TUESDAY, Sept. 20, 2022 (HealthDay News) — The impact of breathing diesel exhaust fumes may be more severe among women than men, according to a study presented at the European Respiratory Society International Congress 2022, held from Sept. 4 to 6 in Barcelona, Spain.
Hemshekhar Mahadevappa, Ph.D., from the University of Manitoba in Winnipeg, Canada, and colleagues examined sex-related differences in plasma profile in response to low, real-world concentrations of diesel exhaust. Analysis included data from five male and five female healthy, never-smokers who were exposed to either filtered air or diesel exhaust (20, 50, 150 μg PM₂.₅/m³) for four hours, with a four-week washout period between each exposure.

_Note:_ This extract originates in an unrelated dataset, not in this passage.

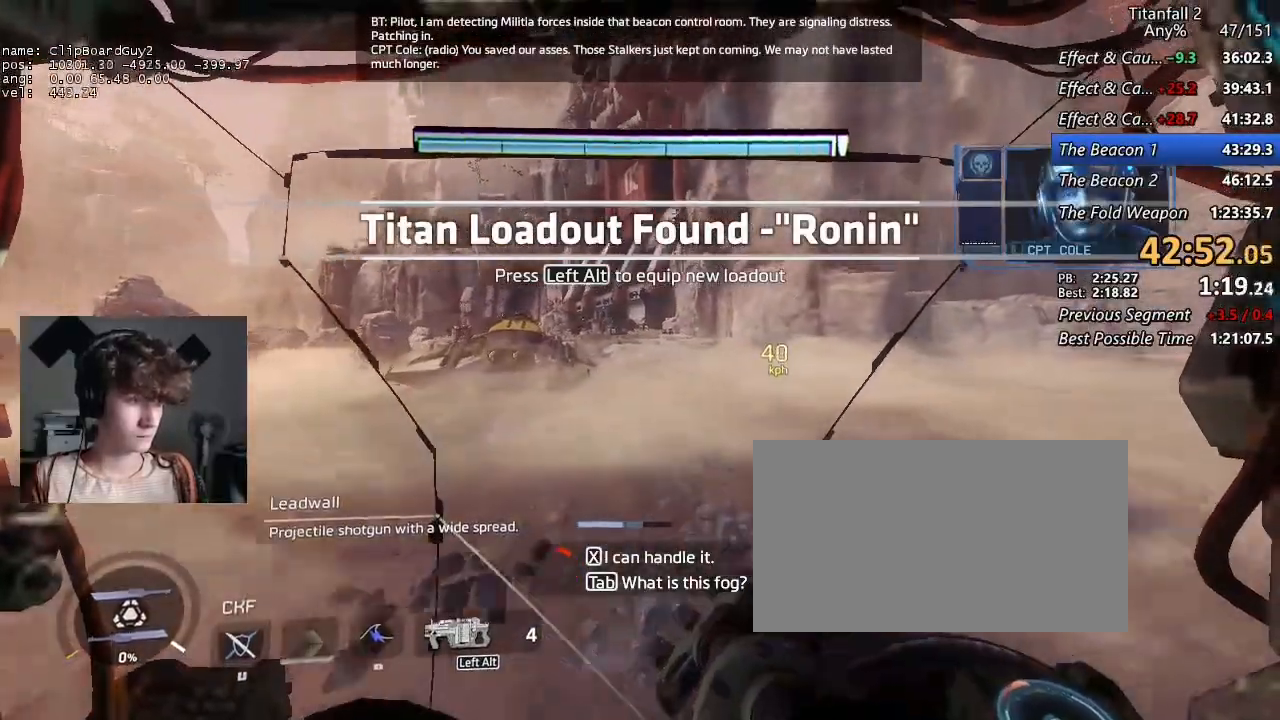
{"keys": ["shift", "w"], "mouse": [], "events": [[334, "space", "down"], [434, "space", "up"]]}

The researchers found that the abundance of 52 proteins in men and 153 proteins in women were significantly altered in plasma following exhaust exposure versus filtered air. For 91 exhaust-related proteins, sex was a significant effect modifier broadly within functional groups of inflammation, oxidative stress, hemostasis, cardiovascular disease, and host defense peptides. Some of these sex effects were concentration dependent, which were robust at 150 μg PM₂.₅/m³ of diesel exhaust.
“This is important as respiratory diseases such as asthma are known to affect females and males differently, with females more likely to suffer severe asthma that does not respond to treatments,” a coauthor said in a statement. “We need to know a lot more about how females and males respond to air pollution and what this means for preventing, diagnosing and treating their respiratory disease.”